== RECORDS SHOWN ==

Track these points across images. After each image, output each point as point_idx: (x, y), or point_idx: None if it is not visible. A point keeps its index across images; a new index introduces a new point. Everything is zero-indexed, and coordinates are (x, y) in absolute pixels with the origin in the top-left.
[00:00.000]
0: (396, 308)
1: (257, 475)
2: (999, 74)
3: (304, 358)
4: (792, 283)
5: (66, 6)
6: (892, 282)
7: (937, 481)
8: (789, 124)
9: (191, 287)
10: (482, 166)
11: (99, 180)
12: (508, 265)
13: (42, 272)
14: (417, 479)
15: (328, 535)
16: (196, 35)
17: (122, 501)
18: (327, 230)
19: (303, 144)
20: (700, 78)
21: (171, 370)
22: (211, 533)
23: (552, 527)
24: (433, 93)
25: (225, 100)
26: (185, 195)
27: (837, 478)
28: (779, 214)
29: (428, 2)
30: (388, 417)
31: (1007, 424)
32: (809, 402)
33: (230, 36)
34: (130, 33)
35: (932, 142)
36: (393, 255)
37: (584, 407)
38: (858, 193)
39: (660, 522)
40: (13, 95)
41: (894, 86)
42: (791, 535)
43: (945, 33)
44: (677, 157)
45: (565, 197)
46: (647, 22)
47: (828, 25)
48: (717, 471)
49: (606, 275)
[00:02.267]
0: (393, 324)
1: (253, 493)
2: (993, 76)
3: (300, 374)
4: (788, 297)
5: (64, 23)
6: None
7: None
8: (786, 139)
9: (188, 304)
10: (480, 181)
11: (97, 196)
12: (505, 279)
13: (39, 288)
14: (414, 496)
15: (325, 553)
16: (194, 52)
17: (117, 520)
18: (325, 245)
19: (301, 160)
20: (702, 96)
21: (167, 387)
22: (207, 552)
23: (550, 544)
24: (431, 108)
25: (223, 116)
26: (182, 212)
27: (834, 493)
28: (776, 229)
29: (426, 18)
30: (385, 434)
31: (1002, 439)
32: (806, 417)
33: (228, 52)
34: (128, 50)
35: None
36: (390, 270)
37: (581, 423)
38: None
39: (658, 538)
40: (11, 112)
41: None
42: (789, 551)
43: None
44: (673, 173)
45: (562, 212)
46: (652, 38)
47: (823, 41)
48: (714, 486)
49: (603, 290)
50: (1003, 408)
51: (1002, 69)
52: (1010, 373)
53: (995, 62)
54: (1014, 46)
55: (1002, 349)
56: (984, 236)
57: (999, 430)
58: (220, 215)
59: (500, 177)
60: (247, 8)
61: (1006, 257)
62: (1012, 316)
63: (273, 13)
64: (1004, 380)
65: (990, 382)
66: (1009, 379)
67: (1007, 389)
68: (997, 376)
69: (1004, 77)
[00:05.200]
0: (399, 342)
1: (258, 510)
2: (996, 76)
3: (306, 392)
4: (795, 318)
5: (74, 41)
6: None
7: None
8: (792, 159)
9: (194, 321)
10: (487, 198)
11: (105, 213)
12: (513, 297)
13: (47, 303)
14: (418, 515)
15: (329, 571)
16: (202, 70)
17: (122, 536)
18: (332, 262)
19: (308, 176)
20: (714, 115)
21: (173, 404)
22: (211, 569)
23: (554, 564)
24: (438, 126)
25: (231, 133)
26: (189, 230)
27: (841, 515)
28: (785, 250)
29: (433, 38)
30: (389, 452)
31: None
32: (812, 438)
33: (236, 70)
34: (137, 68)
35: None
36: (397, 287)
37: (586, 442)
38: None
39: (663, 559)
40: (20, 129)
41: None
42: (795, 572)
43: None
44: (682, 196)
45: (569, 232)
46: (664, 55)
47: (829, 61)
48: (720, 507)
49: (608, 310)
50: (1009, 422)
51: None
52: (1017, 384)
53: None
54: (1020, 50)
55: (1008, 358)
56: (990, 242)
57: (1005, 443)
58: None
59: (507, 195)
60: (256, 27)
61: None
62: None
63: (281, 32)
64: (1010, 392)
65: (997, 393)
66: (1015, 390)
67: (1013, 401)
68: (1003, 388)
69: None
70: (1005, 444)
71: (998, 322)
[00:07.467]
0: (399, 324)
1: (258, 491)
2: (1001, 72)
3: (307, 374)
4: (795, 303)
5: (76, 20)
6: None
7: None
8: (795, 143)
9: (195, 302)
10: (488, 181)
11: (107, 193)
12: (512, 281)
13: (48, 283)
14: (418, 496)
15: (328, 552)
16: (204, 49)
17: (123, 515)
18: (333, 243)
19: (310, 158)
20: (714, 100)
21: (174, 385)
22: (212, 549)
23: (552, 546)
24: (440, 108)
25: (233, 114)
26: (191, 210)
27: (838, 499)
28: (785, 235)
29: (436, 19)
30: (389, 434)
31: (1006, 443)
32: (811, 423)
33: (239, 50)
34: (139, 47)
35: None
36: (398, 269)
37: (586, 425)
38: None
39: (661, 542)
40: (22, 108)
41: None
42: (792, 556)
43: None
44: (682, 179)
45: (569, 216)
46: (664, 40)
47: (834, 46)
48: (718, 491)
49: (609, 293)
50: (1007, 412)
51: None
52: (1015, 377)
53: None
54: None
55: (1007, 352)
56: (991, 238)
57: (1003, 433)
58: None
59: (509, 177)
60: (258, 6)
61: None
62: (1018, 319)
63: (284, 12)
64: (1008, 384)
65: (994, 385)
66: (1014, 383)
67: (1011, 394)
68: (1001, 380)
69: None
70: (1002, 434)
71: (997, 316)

===
== RECORDS SHOWN ==

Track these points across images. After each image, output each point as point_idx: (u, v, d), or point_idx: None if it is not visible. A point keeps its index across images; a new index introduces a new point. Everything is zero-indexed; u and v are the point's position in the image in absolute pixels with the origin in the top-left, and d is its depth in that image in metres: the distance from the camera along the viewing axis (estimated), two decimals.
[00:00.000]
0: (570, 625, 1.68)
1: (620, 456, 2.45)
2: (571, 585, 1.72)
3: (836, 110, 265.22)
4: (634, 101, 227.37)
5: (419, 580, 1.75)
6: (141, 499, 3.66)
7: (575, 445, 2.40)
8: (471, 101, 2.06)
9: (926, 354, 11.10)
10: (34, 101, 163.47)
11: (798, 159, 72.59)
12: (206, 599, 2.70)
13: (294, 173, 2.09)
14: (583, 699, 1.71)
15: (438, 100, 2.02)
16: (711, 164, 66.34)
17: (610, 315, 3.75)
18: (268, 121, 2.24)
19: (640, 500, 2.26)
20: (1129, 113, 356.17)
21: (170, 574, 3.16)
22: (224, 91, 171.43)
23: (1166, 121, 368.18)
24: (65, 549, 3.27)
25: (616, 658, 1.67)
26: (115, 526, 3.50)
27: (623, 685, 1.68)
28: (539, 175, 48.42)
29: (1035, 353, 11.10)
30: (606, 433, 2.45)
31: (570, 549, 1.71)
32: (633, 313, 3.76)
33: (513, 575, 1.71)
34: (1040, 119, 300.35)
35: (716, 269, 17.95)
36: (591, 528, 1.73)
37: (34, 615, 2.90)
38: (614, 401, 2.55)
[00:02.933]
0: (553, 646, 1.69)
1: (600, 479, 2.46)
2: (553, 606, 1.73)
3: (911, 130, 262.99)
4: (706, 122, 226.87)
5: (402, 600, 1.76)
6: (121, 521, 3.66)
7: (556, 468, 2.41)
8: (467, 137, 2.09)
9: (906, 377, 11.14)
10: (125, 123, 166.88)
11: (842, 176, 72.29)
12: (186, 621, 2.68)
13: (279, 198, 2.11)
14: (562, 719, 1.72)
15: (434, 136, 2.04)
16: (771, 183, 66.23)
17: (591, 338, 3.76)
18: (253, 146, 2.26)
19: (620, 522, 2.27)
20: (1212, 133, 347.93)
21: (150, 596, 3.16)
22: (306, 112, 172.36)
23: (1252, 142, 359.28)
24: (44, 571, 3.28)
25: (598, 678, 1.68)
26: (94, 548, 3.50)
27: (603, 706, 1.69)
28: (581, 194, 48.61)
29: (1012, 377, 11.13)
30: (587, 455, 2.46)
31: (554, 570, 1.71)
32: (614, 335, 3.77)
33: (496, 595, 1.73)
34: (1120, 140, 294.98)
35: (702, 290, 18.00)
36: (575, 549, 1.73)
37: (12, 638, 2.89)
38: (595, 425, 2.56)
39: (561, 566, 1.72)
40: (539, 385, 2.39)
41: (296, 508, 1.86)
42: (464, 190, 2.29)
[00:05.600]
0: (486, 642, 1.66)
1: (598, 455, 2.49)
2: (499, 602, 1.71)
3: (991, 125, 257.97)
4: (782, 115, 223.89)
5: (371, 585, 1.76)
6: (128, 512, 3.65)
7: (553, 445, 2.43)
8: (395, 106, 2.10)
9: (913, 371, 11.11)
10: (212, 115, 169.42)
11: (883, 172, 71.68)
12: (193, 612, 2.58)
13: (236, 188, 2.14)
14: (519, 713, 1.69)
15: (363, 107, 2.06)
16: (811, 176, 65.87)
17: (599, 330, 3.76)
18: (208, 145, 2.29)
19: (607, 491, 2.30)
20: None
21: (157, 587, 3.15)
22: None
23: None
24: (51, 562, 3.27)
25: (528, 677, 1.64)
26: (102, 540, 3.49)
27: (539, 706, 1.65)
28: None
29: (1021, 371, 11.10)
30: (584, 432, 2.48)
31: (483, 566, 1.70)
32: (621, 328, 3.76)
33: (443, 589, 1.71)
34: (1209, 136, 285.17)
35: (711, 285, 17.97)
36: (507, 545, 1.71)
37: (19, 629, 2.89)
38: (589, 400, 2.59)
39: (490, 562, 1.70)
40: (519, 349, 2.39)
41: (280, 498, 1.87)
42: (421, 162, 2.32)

===

THE PROBLEM:
Taking the entries above, restate exactly those lines that fall between the line with "34: (1040, 119, 300.35)" and the line with "42: (464, 190, 2.29)", keeping both of those lines too.

EXPECTED ANSWER:
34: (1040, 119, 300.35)
35: (716, 269, 17.95)
36: (591, 528, 1.73)
37: (34, 615, 2.90)
38: (614, 401, 2.55)
[00:02.933]
0: (553, 646, 1.69)
1: (600, 479, 2.46)
2: (553, 606, 1.73)
3: (911, 130, 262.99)
4: (706, 122, 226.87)
5: (402, 600, 1.76)
6: (121, 521, 3.66)
7: (556, 468, 2.41)
8: (467, 137, 2.09)
9: (906, 377, 11.14)
10: (125, 123, 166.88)
11: (842, 176, 72.29)
12: (186, 621, 2.68)
13: (279, 198, 2.11)
14: (562, 719, 1.72)
15: (434, 136, 2.04)
16: (771, 183, 66.23)
17: (591, 338, 3.76)
18: (253, 146, 2.26)
19: (620, 522, 2.27)
20: (1212, 133, 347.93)
21: (150, 596, 3.16)
22: (306, 112, 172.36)
23: (1252, 142, 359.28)
24: (44, 571, 3.28)
25: (598, 678, 1.68)
26: (94, 548, 3.50)
27: (603, 706, 1.69)
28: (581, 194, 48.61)
29: (1012, 377, 11.13)
30: (587, 455, 2.46)
31: (554, 570, 1.71)
32: (614, 335, 3.77)
33: (496, 595, 1.73)
34: (1120, 140, 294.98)
35: (702, 290, 18.00)
36: (575, 549, 1.73)
37: (12, 638, 2.89)
38: (595, 425, 2.56)
39: (561, 566, 1.72)
40: (539, 385, 2.39)
41: (296, 508, 1.86)
42: (464, 190, 2.29)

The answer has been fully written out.